Anyhow, the hottest mold booth at the ASHI convention was the one manned by the women we came to call the Mold Babes. They rode up every day in a silver Mercedes droptop, wearing strappy little bondage sandals, diaphanous mini-skirts, peek-a-boo tops that barely contained their value-added girlparts, and bullseye-red lipstick. Although I can't prove it scientifically, I had indications that each of them was coated blonde-head-to-red-toenails with some kind of potent pheromone wax. Bless their hearts and other parts, they were very helpful, making sure to lean over toward the inspecting men, so they could make good eye contact, and raise the possibility of their strained upper garments not quite holding. Those women drew a lot of traffic.

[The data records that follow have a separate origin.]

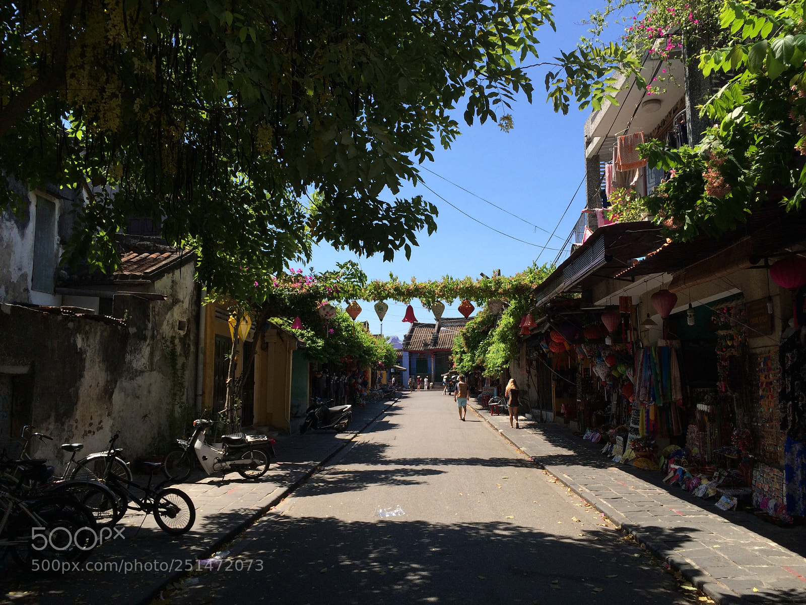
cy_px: 302
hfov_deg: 61.7
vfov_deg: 48.2
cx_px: 403
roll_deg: +0.1
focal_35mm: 29
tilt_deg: +7.9
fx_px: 675
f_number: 2.2
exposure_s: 1/1466
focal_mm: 4.15
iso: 32
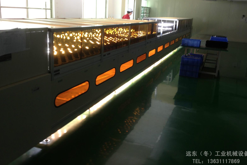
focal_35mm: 37
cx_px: 124
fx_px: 254
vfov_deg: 35.9
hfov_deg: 51.9
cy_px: 71
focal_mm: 4.28
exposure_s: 1/30
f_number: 2.4
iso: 50
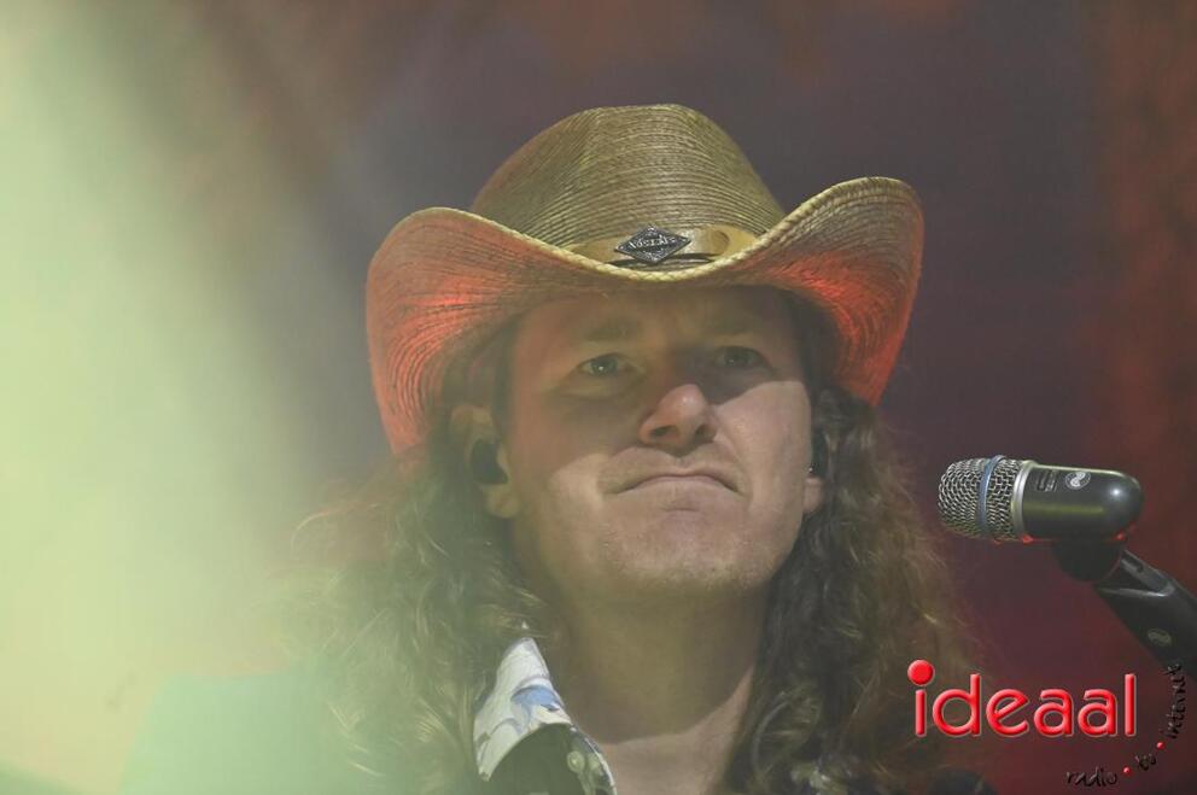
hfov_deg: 5.2
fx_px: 13285
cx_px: 598
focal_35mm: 400
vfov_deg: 3.4
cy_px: 398
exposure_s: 1/400
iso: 8000
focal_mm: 400
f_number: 5.6
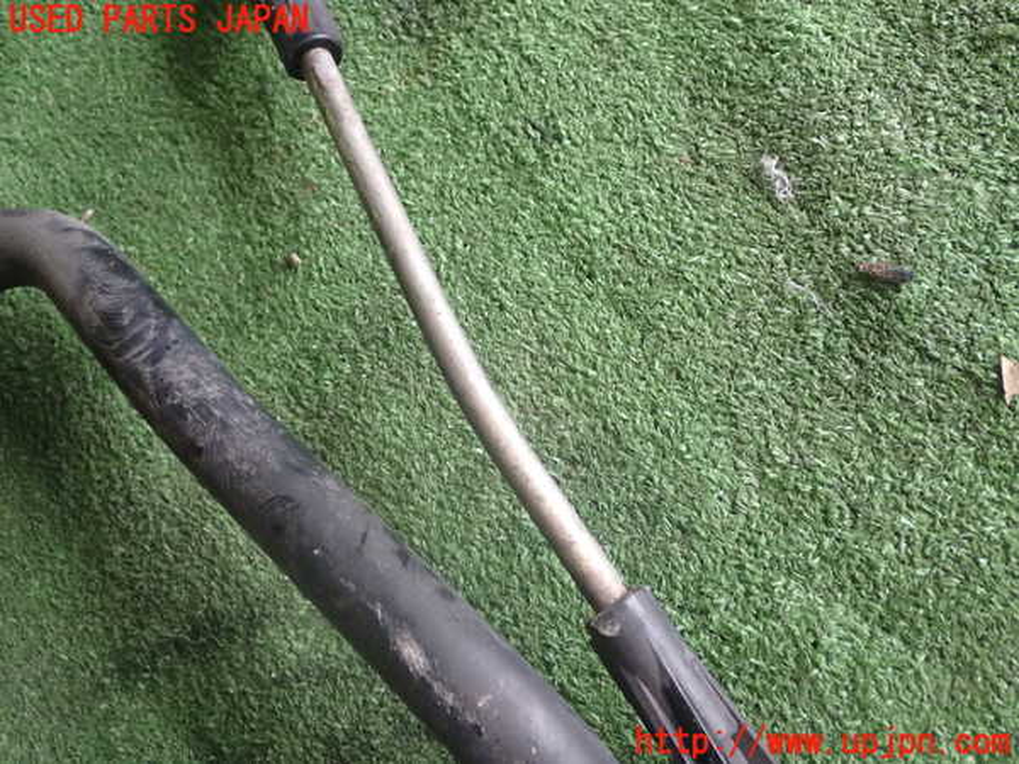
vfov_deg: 37.7
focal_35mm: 38
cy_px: 382
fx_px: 1119
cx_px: 510
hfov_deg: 49.0
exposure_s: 1/40
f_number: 2.7
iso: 250
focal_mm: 6.83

As far as I was concerned, the main attraction was at the other end of the hall. That's where I found Mold Dog, a perky little black-and-white terrier that spent all day proving he could find a can full of mold. Mold Dog's trainer, Bill Whitstine, ran the Mold Dog show. On the floor of his booth, Whitstine set up a contraption that looked like a chandelier made out of dowels. It had six arms, each with a can at the end. Whitstine took the can of mold, put it on the chandelier rig, then spun the thing like a roulette wheel. On Whitstine's command, Mold Dog would attack the mold can. Although Mold Dog's performance was flawless, I couldn't help thinking, That can could be fulla bacon.
I was in the mood for some science, so I went back to the other end of the hall, and got in line at the Mold Babe booth. While the Mold Babes were preoccupied with their customers, and the customers were busy trying to look down the Mold Babes' shirts, I picked up one of their displays-a Petri dish full of Stachybotrys, the DTM that has made the most money for the trial lawyers. I took a little dab of the deadly Stachy, and rubbed it behind my right ear.

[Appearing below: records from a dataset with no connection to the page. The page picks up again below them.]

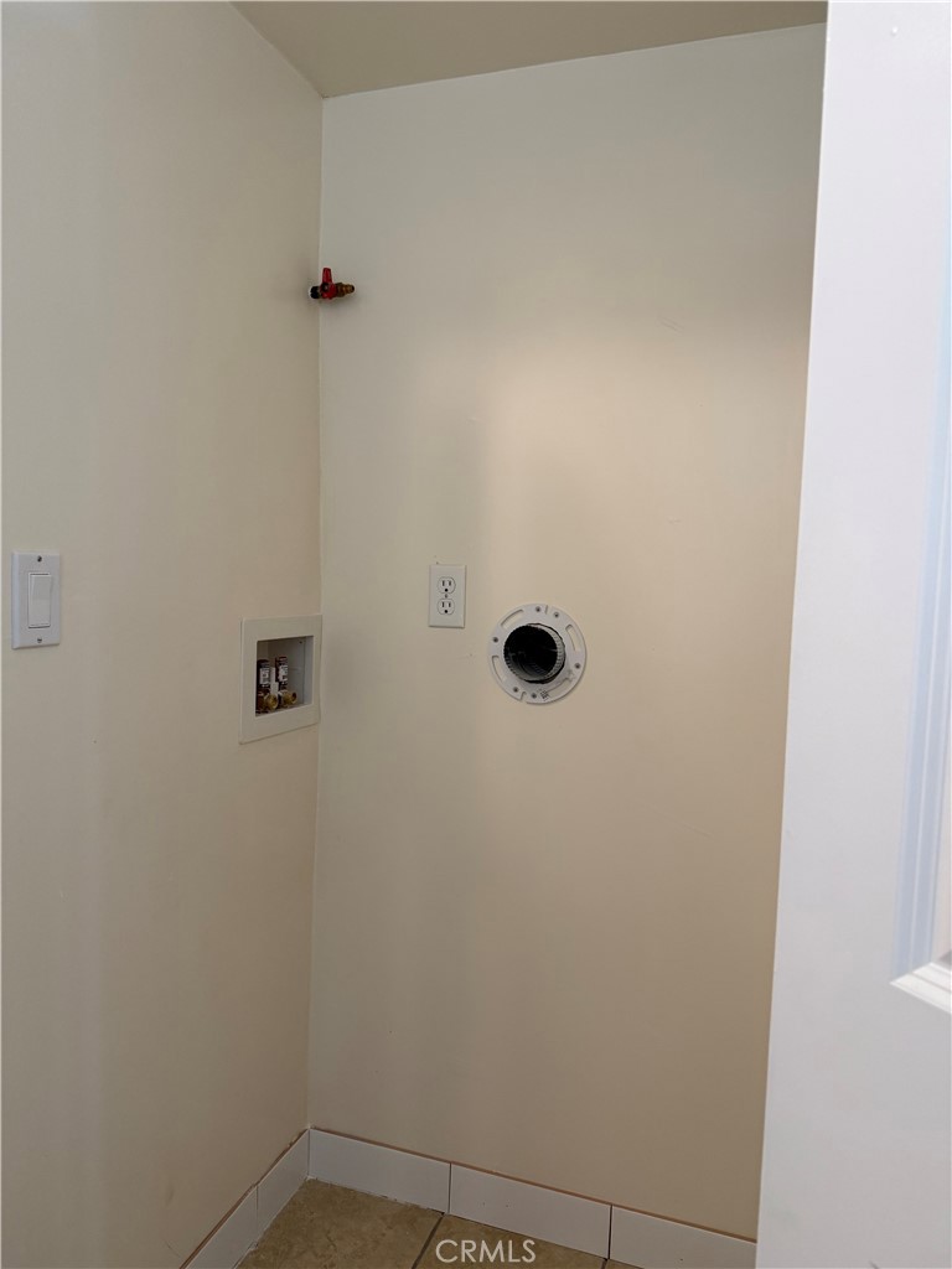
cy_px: 634
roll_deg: -1.2
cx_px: 476
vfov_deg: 71.6
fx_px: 880
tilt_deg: -3.7
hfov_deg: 56.8
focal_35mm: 24
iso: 200
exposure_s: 1/120
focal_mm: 6.76
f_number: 1.78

I know, some of you are thinking, How did you know it was Stachybotrys? Well, I didn't. It could have been something from the sauce tray at a Chinese restaurant. I just know what the label said. Besides, if you can't trust the Mold Babes, who can you trust?
I eased back down to the Mold Dog booth, and while he was between can chases, I knelt down beside him. Well, don't you know, the little sumbitch ran over to might right side, jumped up, and gave me an enthusiastic ear job.
"How much for Mold Dog," I asked, convinced he was the real deal. "Twelve thousand five hundred dollars," Whitstine said. "That includes us training two handlers to work with him."
As soon as I heard the price, all I could think about was Mold Dog running out in front of a car, getting snake-bit, or going after the mold in the Jowers garbage disposal. Then I considered the worst-case scenario: I buy Mold Dog, and take him home with me. Wife Brenda meets me at the door and says, "Whatcha got there, Wally?"
"Mold Dog," I say. "Only cost me twelve-five. Guy who sold him to me says I can turn a profit in two weeks. I put him on the credit card." Right about then, I think Brenda would've decided she'd rather have the insurance money than me. And there I would've been-outlived by my Mold Dog.